Cuts to operating costs, cash capital expenditure and working capital, announced this morning, will reinforce the company’s business resilience in coming months, it said, by freeing up as much as US$9 billion (£7.7 billion) of free cash flow on a pre-tax basis.
The company will reduce its underlying operating costs by US$3-4 billion (£2.6 – 3.4 billion) per annum over the next 12 months compared to 2019 levels.
Talking to Current±, Shell added that every business and function will be contributing to the Opex savings and this will mainly be from discretionary spending, but did not confirm whether it would mean job losses.
Additionally, cash capital expenditure will be reduced to US$20 billion (£17.1 billion) or below for 2020. This is a cut of US$5 billion (£4.3 billion) from the level originally announced.
Some examples of reductions have already been made public, such as example the suspension of construction activities at Shell’s LNG Canada project and its Pennsylvania Cracker petrochemical’s site.
Chief executive officer of Royal Dutch Shell Ben van Beurden, said that as well as protecting the company’s staff and customers, Shell was “taking immediate steps to ensure the financial strength and resilience of our business".

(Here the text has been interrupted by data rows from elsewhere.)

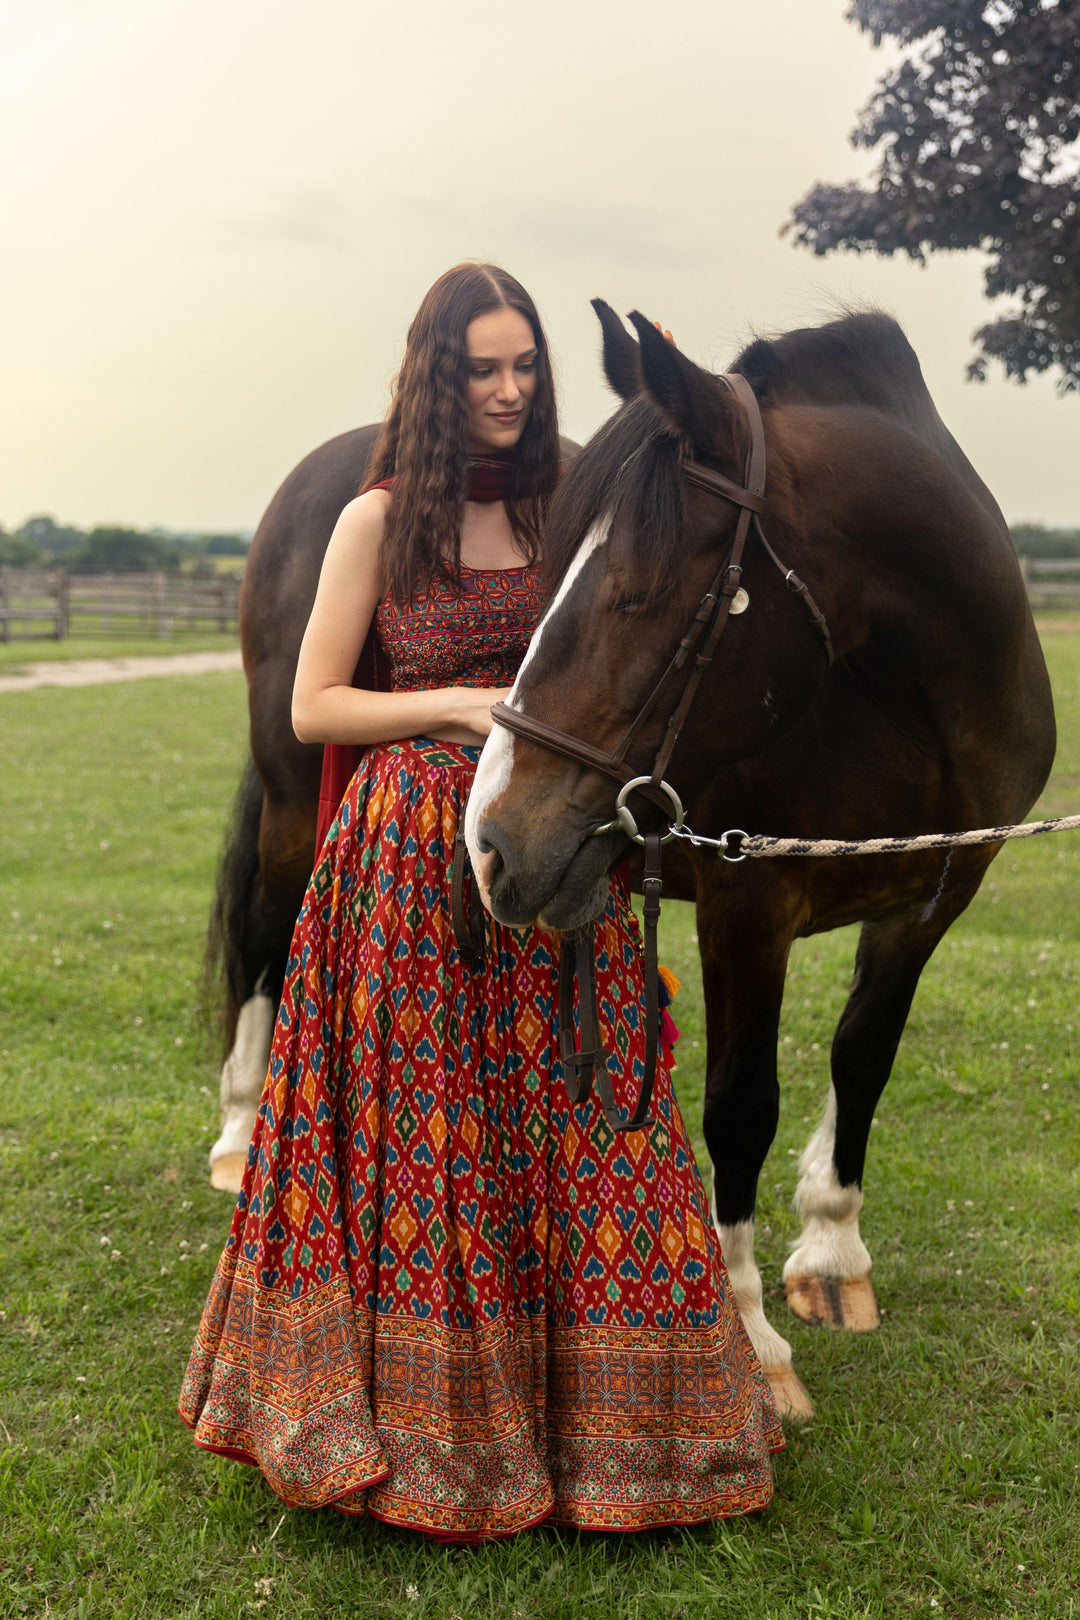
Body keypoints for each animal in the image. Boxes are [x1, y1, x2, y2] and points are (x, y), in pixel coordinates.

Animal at [466, 306, 1055, 1419]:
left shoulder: (936, 894)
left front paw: (831, 1251)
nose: (493, 838)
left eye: (640, 594)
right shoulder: (748, 902)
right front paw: (751, 1343)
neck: (907, 705)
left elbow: (863, 1055)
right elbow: (740, 1110)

“The combination of steeply falling oil demand and rapidly increasing supply may be unique, but Shell has weathered market volatility many times in the past.”

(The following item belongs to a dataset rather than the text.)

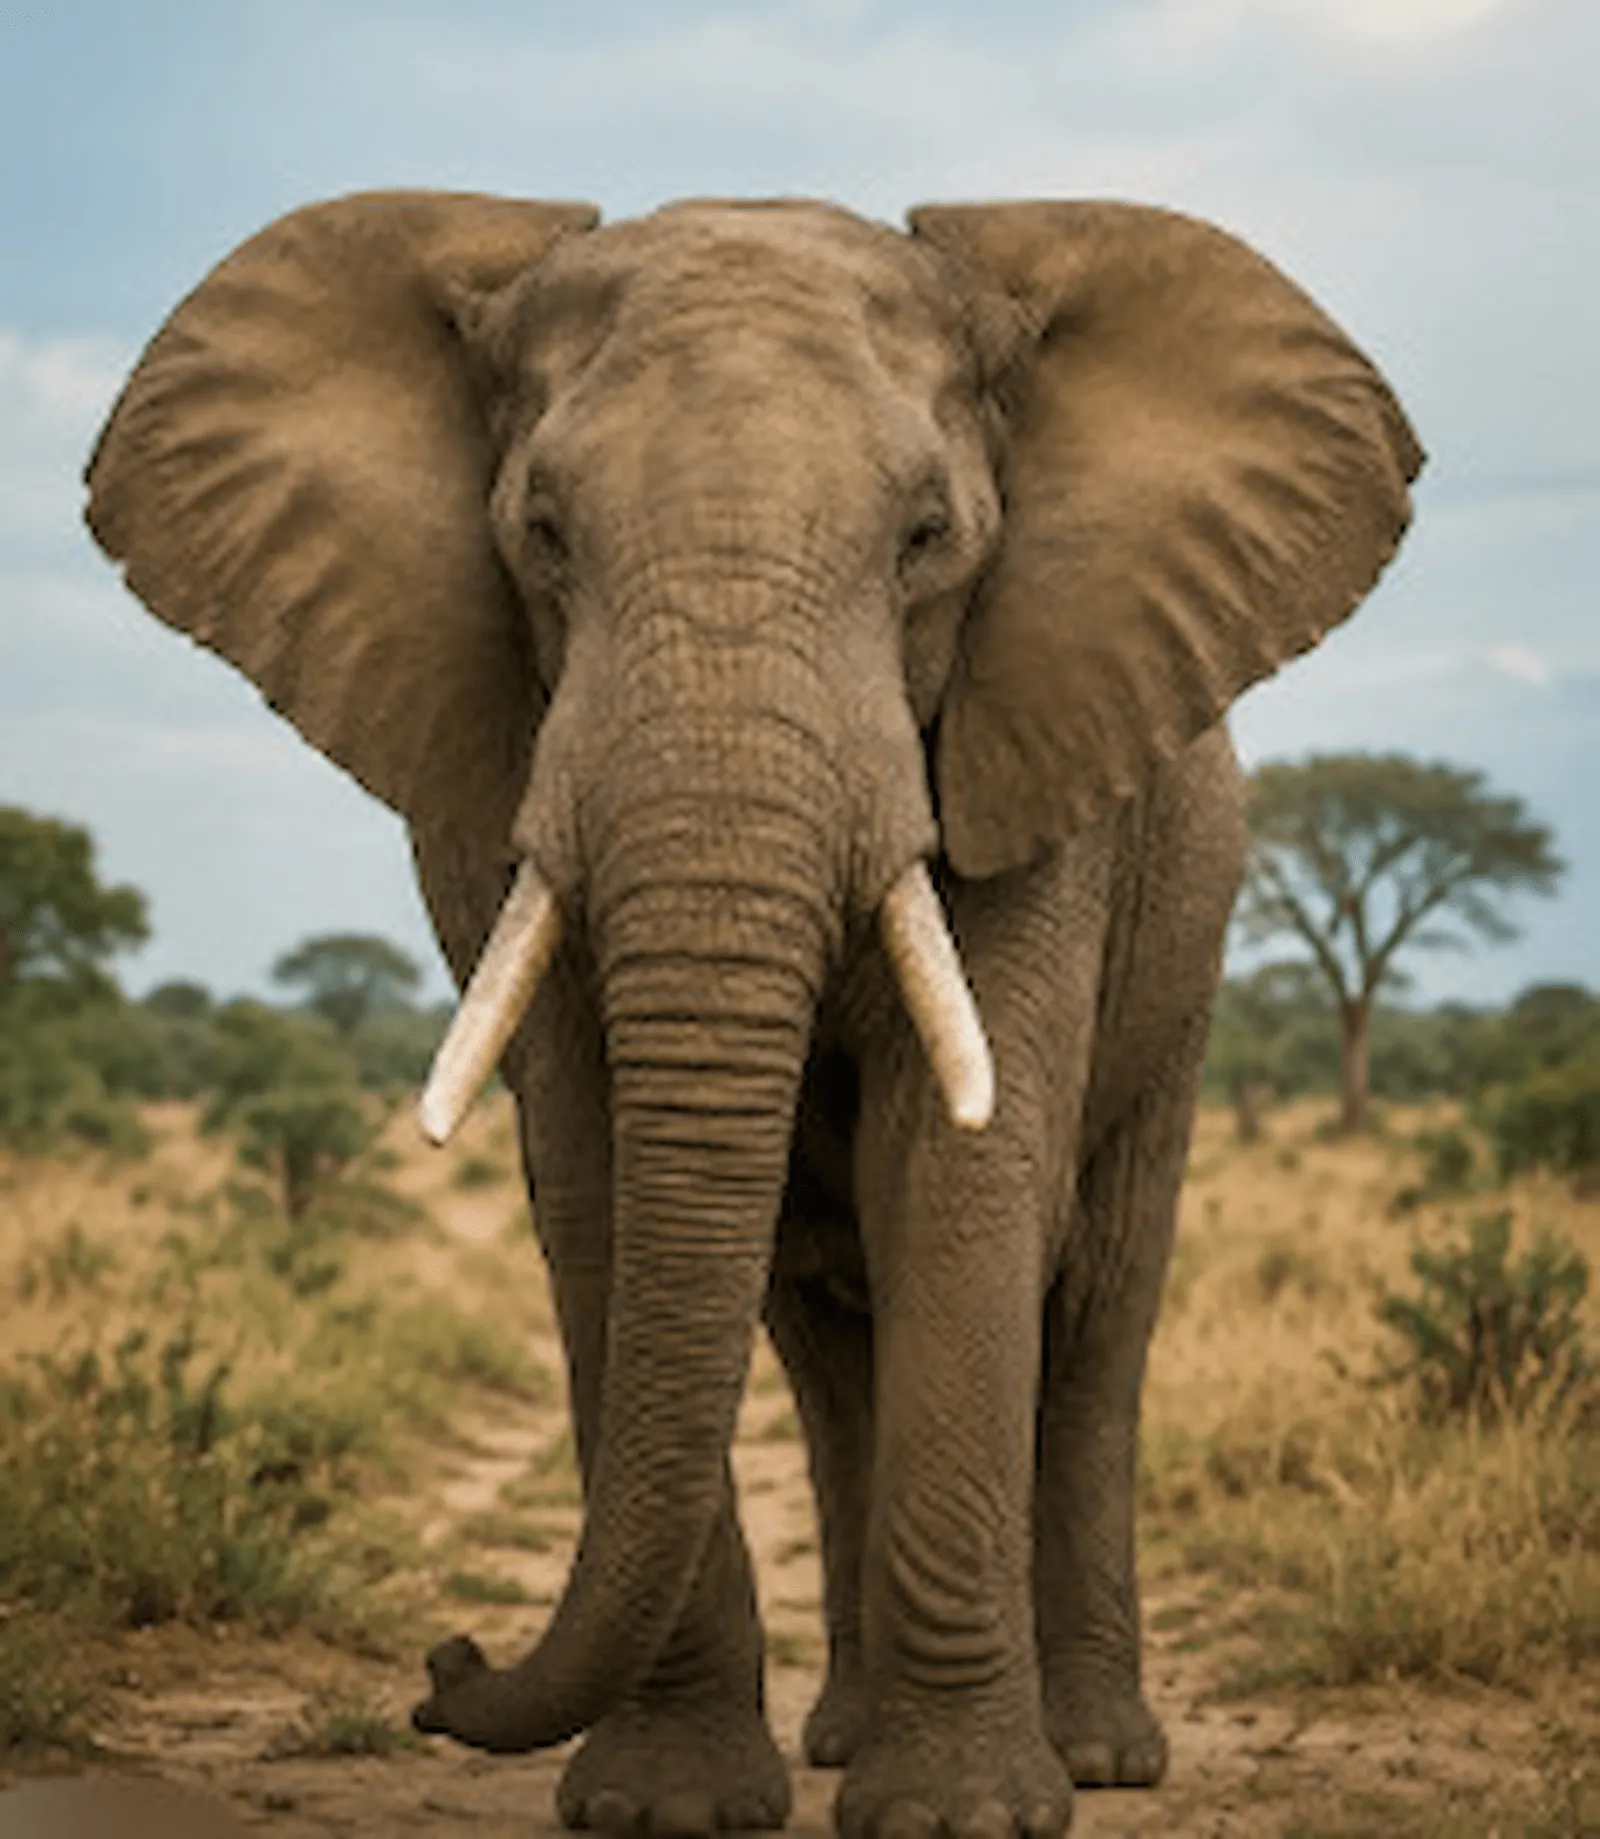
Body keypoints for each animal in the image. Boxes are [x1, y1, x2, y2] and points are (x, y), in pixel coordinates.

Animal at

“In these very tough conditions, I am very proud of our staff and contractors across the world for maintaining their focus on safe and reliable operations while also ensuring their own health and welfare and that of their families, communities and our customers.”
The company is also looking to materially reduce its working capital and has decided not to continue with the next tranche of its share buyback programme. The company has been working to reduce its issued share capital, in an effort to offset the number of shares that have been issued under its scrip dividend programme, which has historically seen investors receive shares rather than cash dividends.
Shell is still planning to go ahead with its divestment programme, with the aim of divesting assets worth more than US$10 billion (£8.6 billion) in 2019-20. However, the timing of this will depend on market conditions it stated.